Kloppenburg Klairvoyance Kaper

When Wisconsin Supreme Court candidate JoAnne Kloppenburg emerged with a lead of 206 votes on the morning after the election a few weeks ago, she declared victory. After the canvass, however, she came in second to incumbent Justice David Prosser by more than 7,300 votes. On Wednesday, an hour before the deadline, she announced that she is seeking a recount of the returns. Here is what Kloppenburg had to say about her call for a recount:

An independent investigation needs to occur to get to the bottom of: What the [Waukesha County] clerk did there (when and why); the timing of her various statements and actions, including a one-and-a-half day delay in notifying any responsible party about a county vote total that she knew was incorrect; the absence of any reasonable basis for her explanations; the prior knowledge by conservative bloggers, contrasted with the complete absence of knowledge by the canvass board until the press conference — all of these raise significant questions about the clerk’s conduct and her handling of the public trust.

(Emphasis added.) What Kloppenburg describes as “prior knowledge by conservative bloggers” must be “What Althouse saw” — University of Wisconsin Law School Professor Ann Althouse — on election night:

UPDATE, 11:35: Concentrating on the AP numbers, looking at which counties still need to report, I’m irritated by the way Waukesha (strong for Prosser) and Dane (strong for Kloppenburg) seem to be holding out, like it’s a game of chicken. Right now the candidates are 50-50%, with Prosser up 6,000+. It’s been seesawing back and forth, with Kloppenburg up some of the time. To my eye, it looks as though there are more votes left to report in the places that are pro-Prosser, so I think in the end Prosser will squeak by.
UPDATE, 11:43: Dane (Madison’s county) is nearly all in. I don’t see how Kloppenburg can net more than about 3,000 with what’s left of Dane. Waukesha is now shown as completely in, but the numbers didn’t change, so I think something may have been misreported.

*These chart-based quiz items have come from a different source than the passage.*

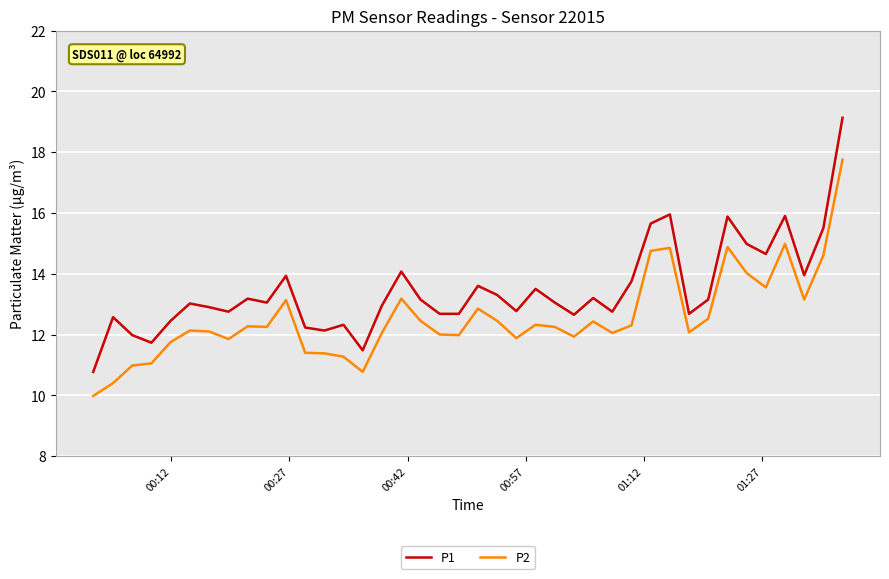

Rank the series by their average value, from highest to lowest.

P1, P2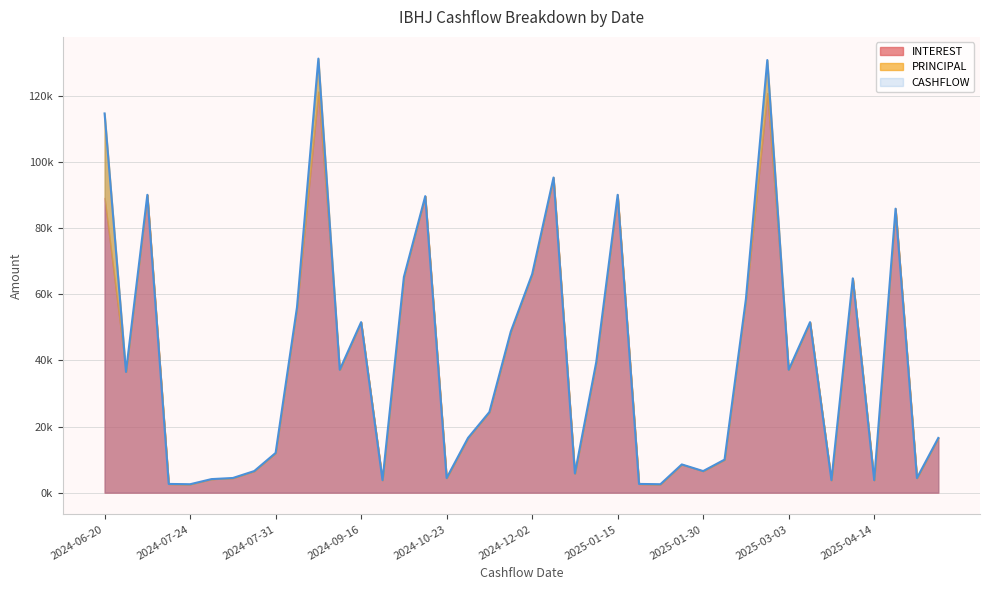

True or false: CASHFLOW has a value of 134883.2 at 2024-07-15.

False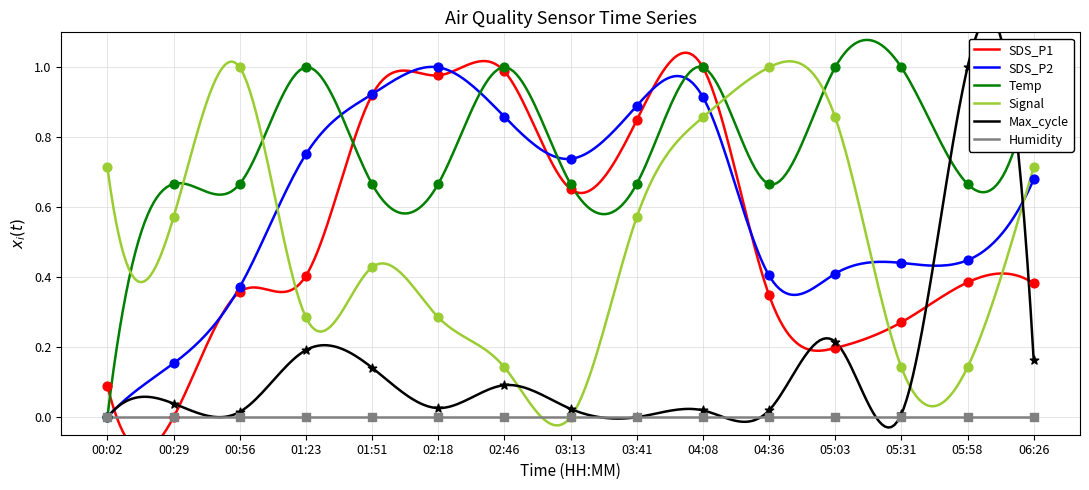

Which series reaches the minimum Y coordinate?

SDS_P1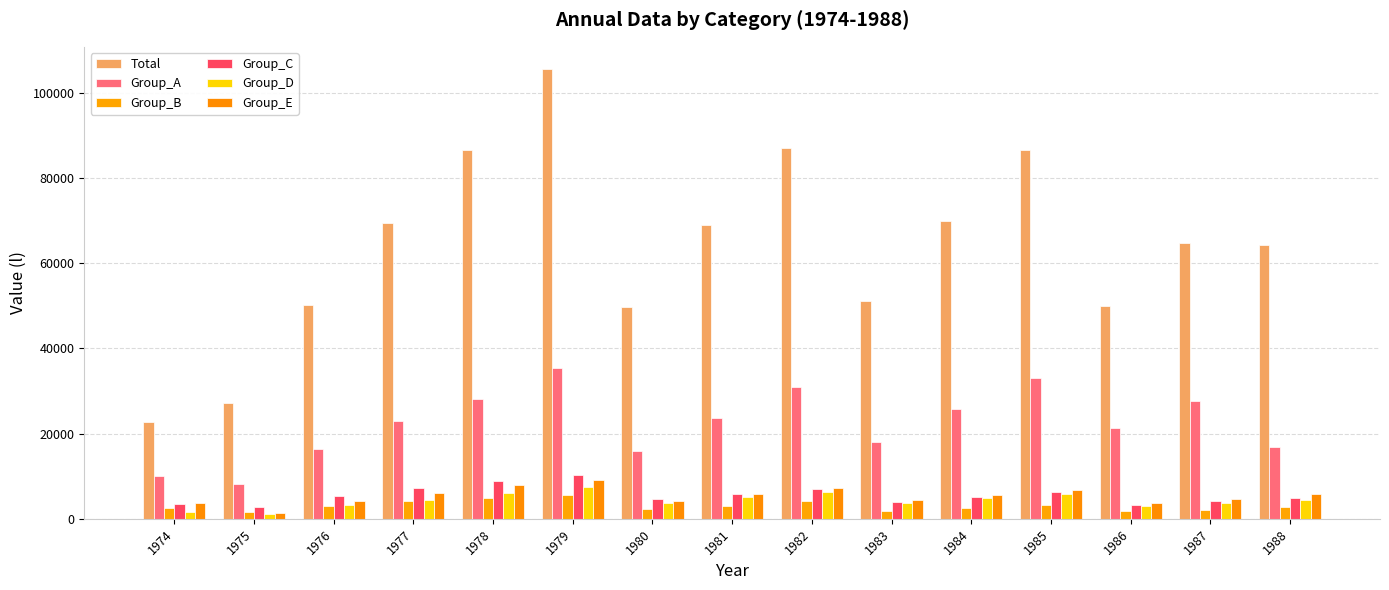

What is the approximate value of Total at 1985?

86435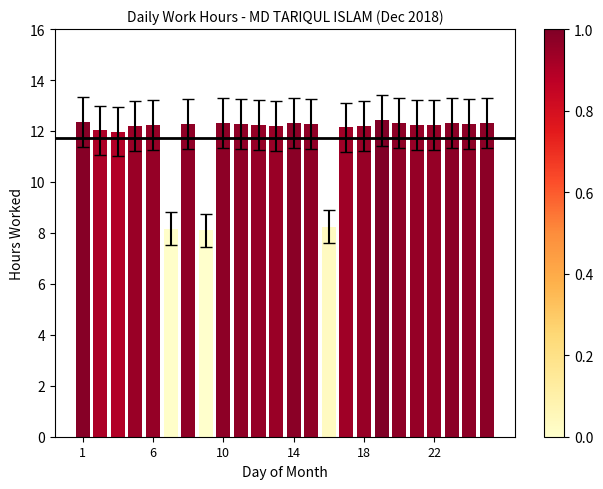

What is the smallest value displayed?

8.1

I took the trouble to do a calculation and was going to predict that Prosser would net 40,000 more votes in Waukesha. What happened?

(Emphasis added.) Althouse was on to something. The returns from Brookfield had been trapped inside the laptop of Waukesha County Clerk Kathy Nickolaus, who reported 0 votes for the city. Nickolaus subsequently announced that she had failed to save on her computer and then report 14,315 votes in the city of Brookfield and omitted them in an unofficial total she released after Tuesday’s election. Justice Prosser gained 7,582 votes over Kloppenburg, enough to win the election narrowly, as Althouse had predicted through reading the returns on election night.
Kloppenburg now seems to portray Althouse’s contemporaneous reading of the reported election returns as “prior knowledge.” She intimates that something shady happened. Althouse herself leaves open the question whom Klopeenburg was referring to and what she was talking about. Althouse wrote Kloppenburg yesterday to ask her what she was talking about with respect to her accusation of “prior knowledge.” Of course, Althouse has received no response.

To say that Kloppenburg doesn’t know what she is talking would be too charitable, as one can observe in the video above edited by Althouse. Kloppenburg herself knows she is full of it. Her response to the question “do you believe you won?” gives new meaning to the term “pregnant pause.”
Kloppenburg not only was a candidate for high office, she holds a high office. She is an assistant attorney general in the state attorney general’s office. Her conduct shows that she is unfit for any public office, let alone a position on the Wisconsin Supreme Court.
UPDATE: Ann Althouse has more this morning. Via Ann, you will also want to catch Patrick McIlheran.
AND NOTE THIS: Reader John Simpson points out: “Joe Petrie and Mary Sink of the Brookfield Patch (A HuffPo affiliate, by the way) reported accurate results direct from Waukesha Election Night. So I reckon liberal bloggers are to blame as well.”